His second post draws on a just-published New Yorker article by Jane Mayer, detailing the Obama administration’s unprecedented campaign to preserve official secrets and to prosecute leakers and whistleblowers. We’ve already seen the outlines of this campaign in the administration’s overheated response to Wikileaks and its harsh treatment of alleged Wiki-leaker Bradley Manning, but Mayer offers a typically thorough account of just how widespread the administration’s campaign is and I recommend you read it for yourself. The irony, of course is that candidate Obama used to be a loud advocate of greater transparency in government. But now that he’s president, not so much.

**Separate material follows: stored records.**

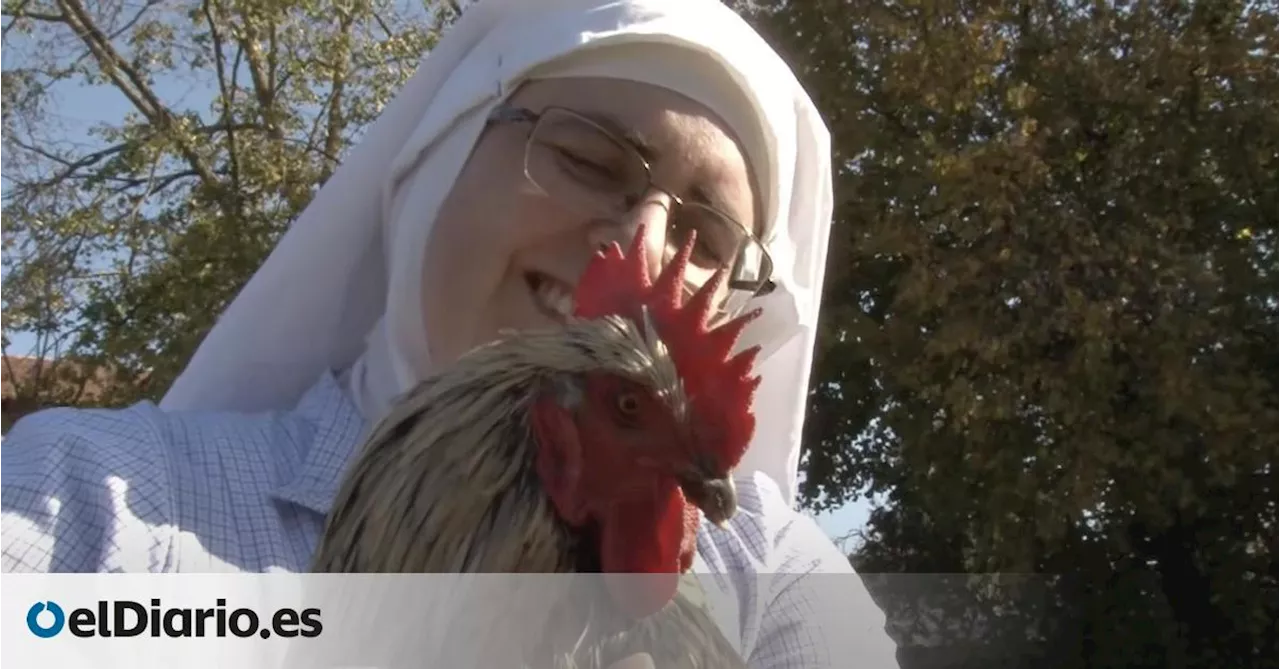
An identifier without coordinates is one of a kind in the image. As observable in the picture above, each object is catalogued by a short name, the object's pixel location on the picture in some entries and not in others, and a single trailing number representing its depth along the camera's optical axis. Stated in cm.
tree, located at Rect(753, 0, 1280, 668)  629
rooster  88
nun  109
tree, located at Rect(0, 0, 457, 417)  725
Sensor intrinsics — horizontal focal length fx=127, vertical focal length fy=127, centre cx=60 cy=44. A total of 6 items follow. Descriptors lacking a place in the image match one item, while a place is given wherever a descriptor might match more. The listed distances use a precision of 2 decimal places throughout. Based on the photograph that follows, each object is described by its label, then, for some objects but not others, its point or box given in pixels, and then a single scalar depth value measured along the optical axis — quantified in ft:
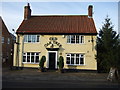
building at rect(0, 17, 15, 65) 81.51
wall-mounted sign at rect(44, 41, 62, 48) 57.62
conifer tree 35.04
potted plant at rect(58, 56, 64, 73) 51.93
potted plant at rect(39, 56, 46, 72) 53.06
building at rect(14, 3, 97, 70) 56.54
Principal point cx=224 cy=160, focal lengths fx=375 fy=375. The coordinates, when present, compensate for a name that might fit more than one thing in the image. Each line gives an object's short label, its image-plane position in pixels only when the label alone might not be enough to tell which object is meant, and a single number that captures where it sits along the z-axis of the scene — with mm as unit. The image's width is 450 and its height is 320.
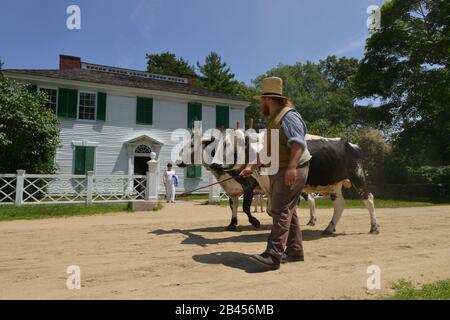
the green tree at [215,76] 46281
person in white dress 17203
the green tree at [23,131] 15266
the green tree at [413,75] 24781
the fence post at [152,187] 14055
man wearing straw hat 4504
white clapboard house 20359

The point I want to highlight, however, is that these two phenemona are tightly linked. America’s global military presence, and its penchant for intervening in other countries for various reasons, inevitably generates a hostile backlash in lots of places. We tend to see our actions as wholly benevolent, in part because we take our leaders’ rhetoric at face value and assume that if our stated purpose is noble, then the people whose countries we are meddling in will see it that way too. But no matter how noble our aims may be, military intervention and occupation inevitably creates winners and losers, and some of the losers aren’t very happy about it. And because force is a crude instrument, even well-intentioned actions often have unfortunate unintended consequences (like civilian deaths). And so some people plant IEDs, or organize suicide attacks on our troops or our clients, and the most extreme of them even fly airplanes into buildings.